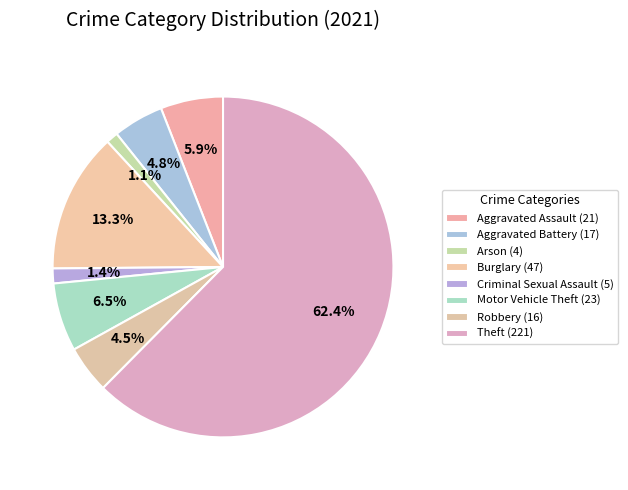

The Aggravated Battery slice represents 5% of the pie. True or false?

True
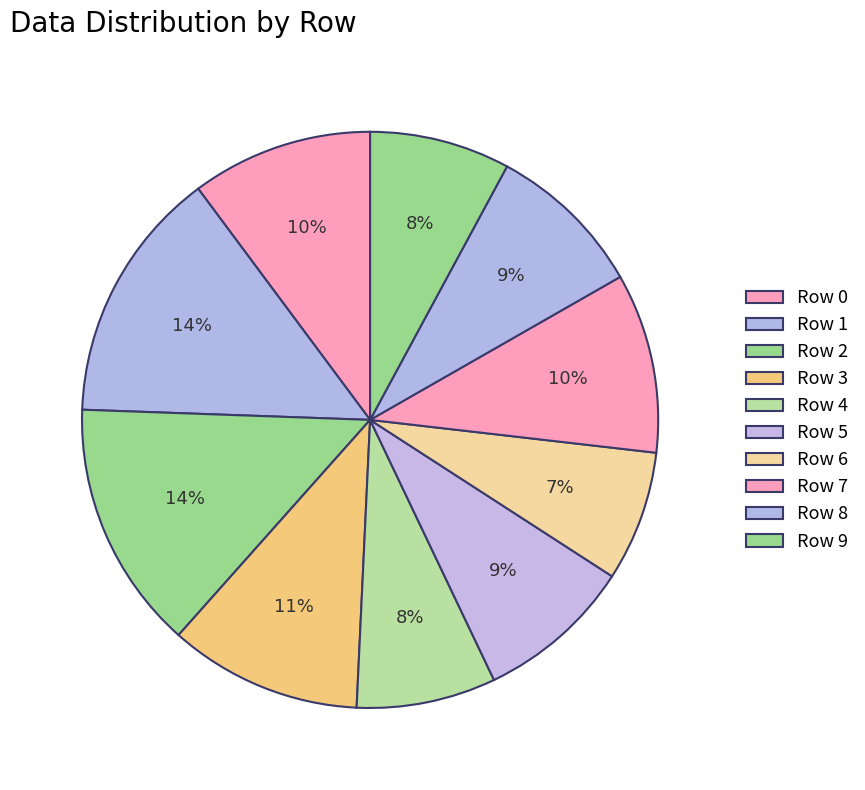

How many segments does this pie chart have?

10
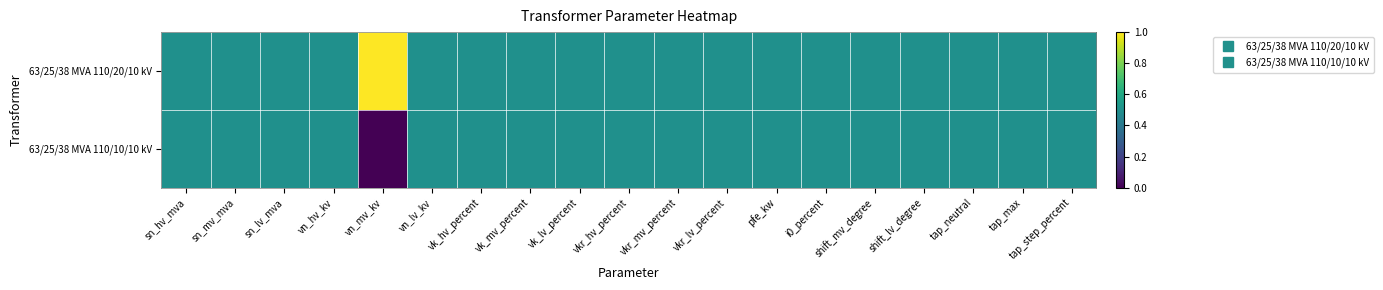

Which label corresponds to the smallest value in the chart?

vn_mv_kv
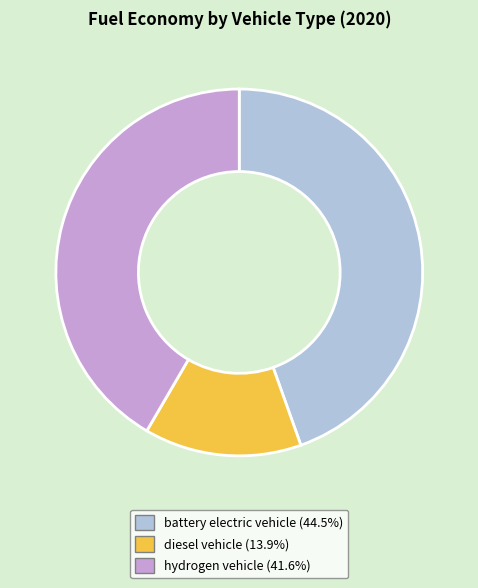

True or false: battery electric vehicle accounts for 37% of the total.

False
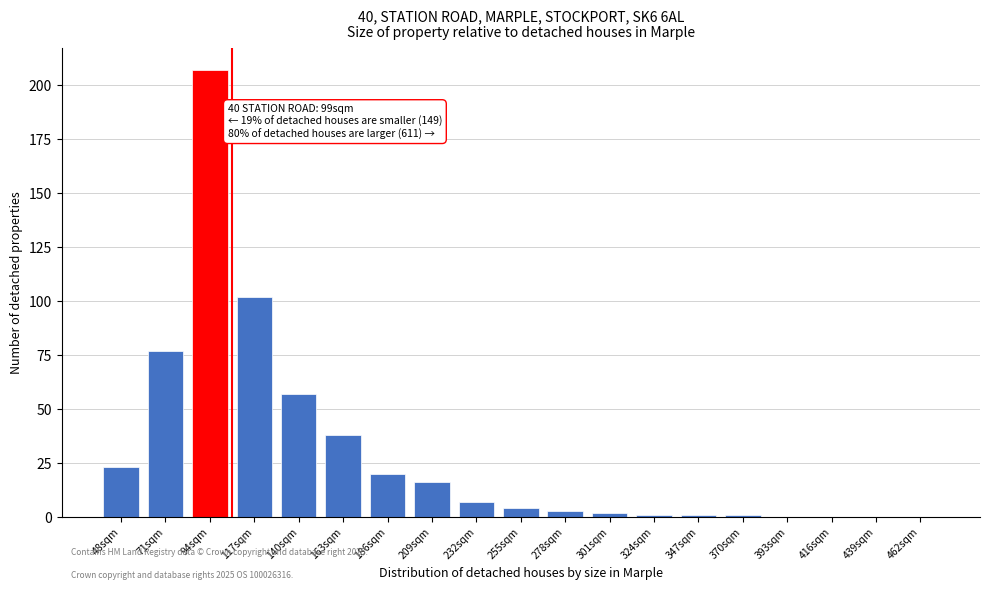

Reading left to right, list all the values displayed in this chart.

48sqm=23	71sqm=77	94sqm=207	117sqm=102	140sqm=57	163sqm=38	186sqm=20	209sqm=16	232sqm=7	255sqm=4	278sqm=3	301sqm=2	324sqm=1	347sqm=1	370sqm=1	393sqm=0	416sqm=0	439sqm=0	462sqm=0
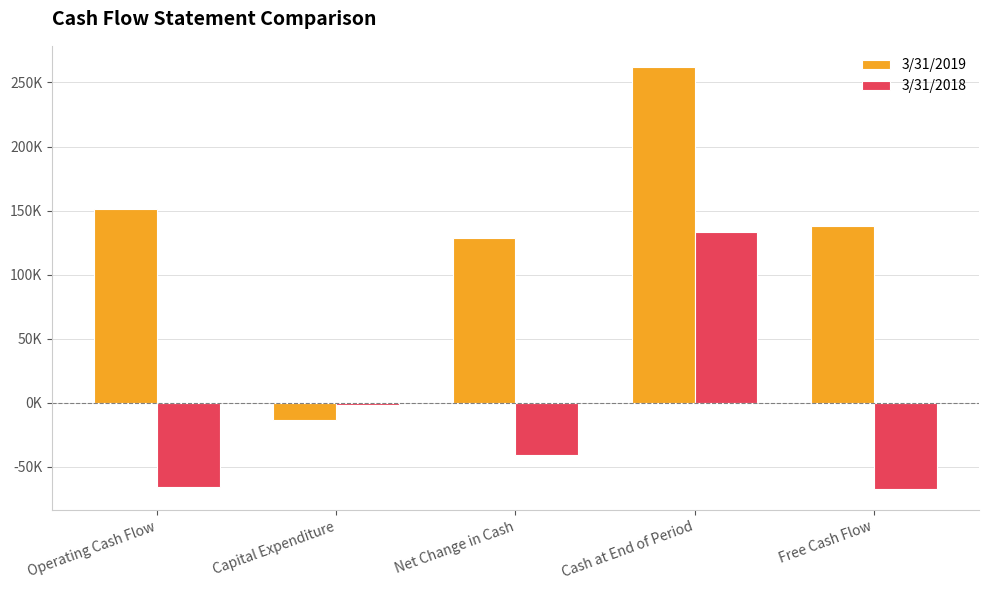

Reading left to right, list all the values displayed in this chart.

3/31/2019: Operating Cash Flow=151365	Capital Expenditure=-13290	Net Change in Cash=128806	Cash at End of Period=262149	Free Cash Flow=138075
3/31/2018: Operating Cash Flow=-65751	Capital Expenditure=-1423	Net Change in Cash=-40445	Cash at End of Period=133343	Free Cash Flow=-67174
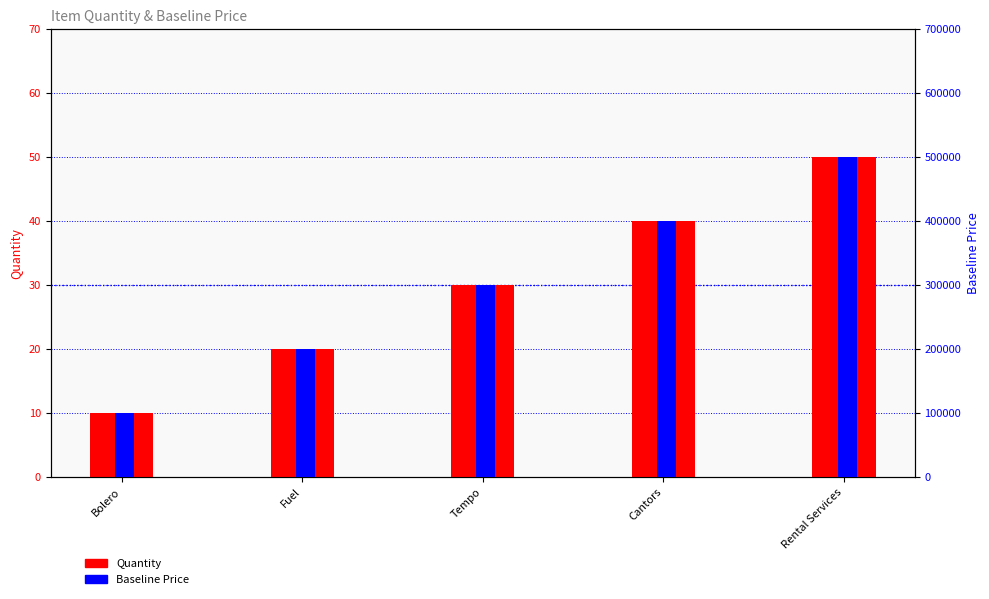

Which series has the largest range (max minus min)?

Baseline Price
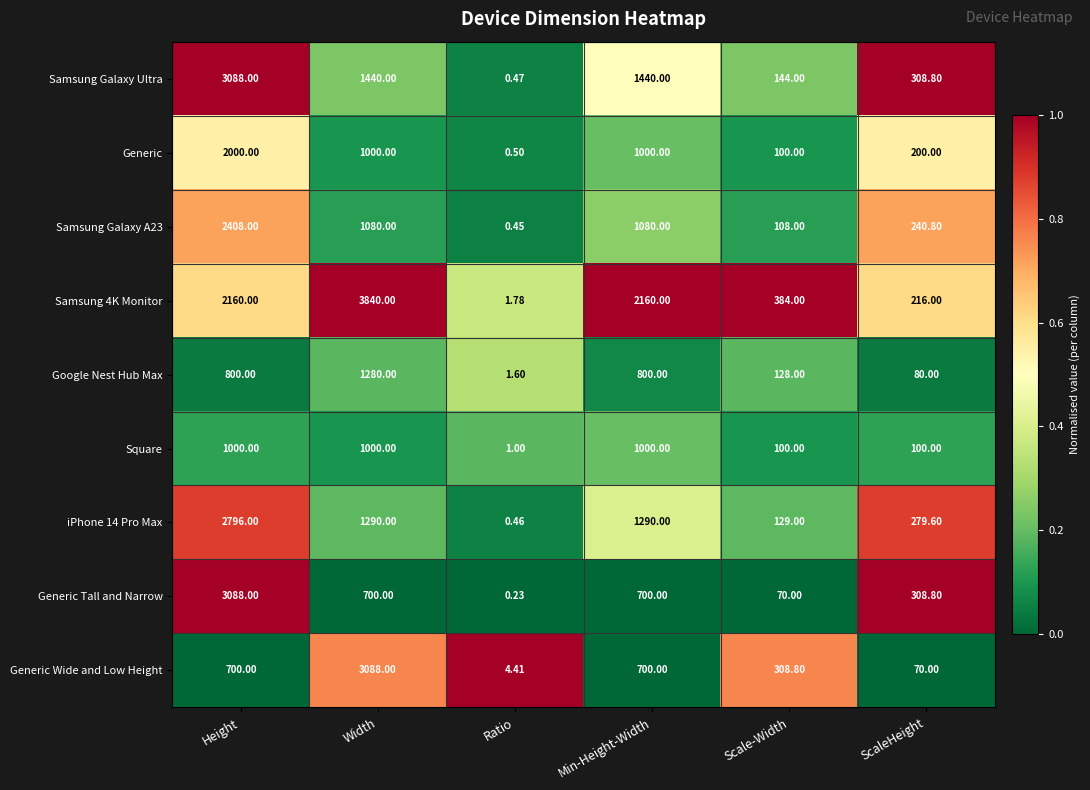

At which label does Samsung 4K Monitor reach its minimum?

Ratio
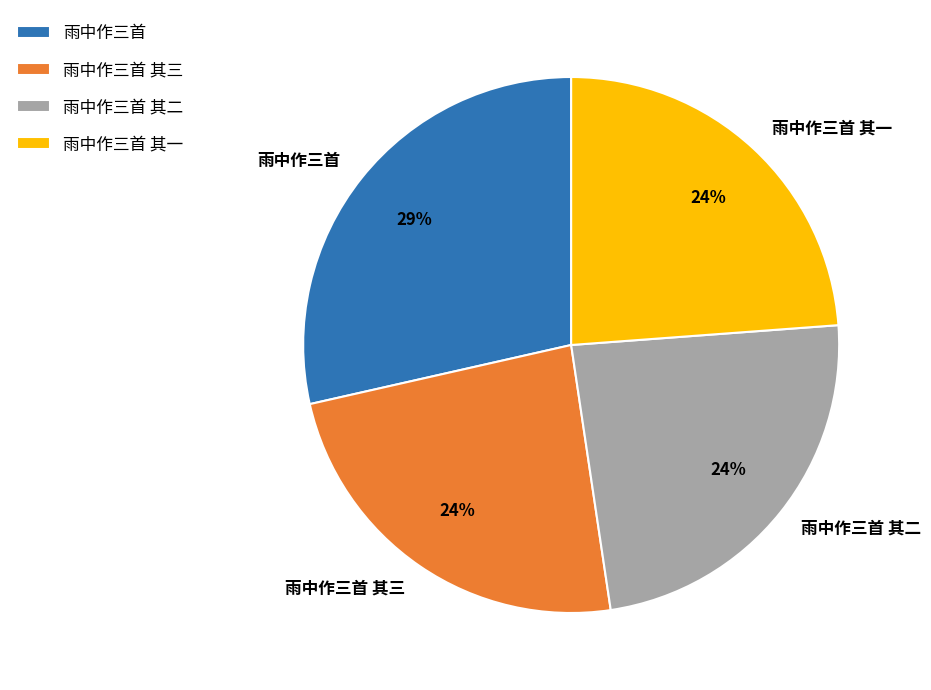

Is the sum of 雨中作三首 其一 and 雨中作三首 其二 greater than half?

No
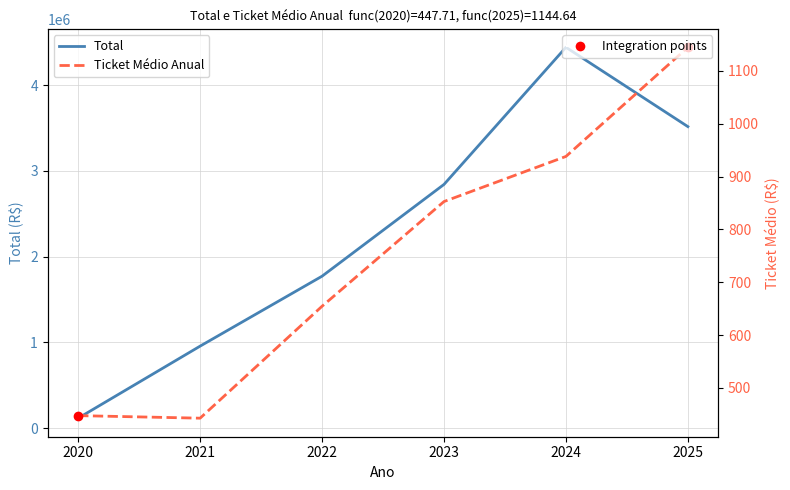

Is the value of Total at 2022 greater than the value of Ticket Médio Anual at 2021?

Yes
==================================================
→ **Task description**
Reproduce all of the data above verbatim, line for line, omitting the pictures.

→ **Expected output**
The Aggravated Battery slice represents 5% of the pie. True or false?

True

How many segments does this pie chart have?

10

Which label corresponds to the smallest value in the chart?

vn_mv_kv

True or false: battery electric vehicle accounts for 37% of the total.

False

Reading left to right, list all the values displayed in this chart.

48sqm=23	71sqm=77	94sqm=207	117sqm=102	140sqm=57	163sqm=38	186sqm=20	209sqm=16	232sqm=7	255sqm=4	278sqm=3	301sqm=2	324sqm=1	347sqm=1	370sqm=1	393sqm=0	416sqm=0	439sqm=0	462sqm=0

Reading left to right, list all the values displayed in this chart.

3/31/2019: Operating Cash Flow=151365	Capital Expenditure=-13290	Net Change in Cash=128806	Cash at End of Period=262149	Free Cash Flow=138075
3/31/2018: Operating Cash Flow=-65751	Capital Expenditure=-1423	Net Change in Cash=-40445	Cash at End of Period=133343	Free Cash Flow=-67174

Which series has the largest range (max minus min)?

Baseline Price

At which label does Samsung 4K Monitor reach its minimum?

Ratio

Is the sum of 雨中作三首 其一 and 雨中作三首 其二 greater than half?

No

Is the value of Total at 2022 greater than the value of Ticket Médio Anual at 2021?

Yes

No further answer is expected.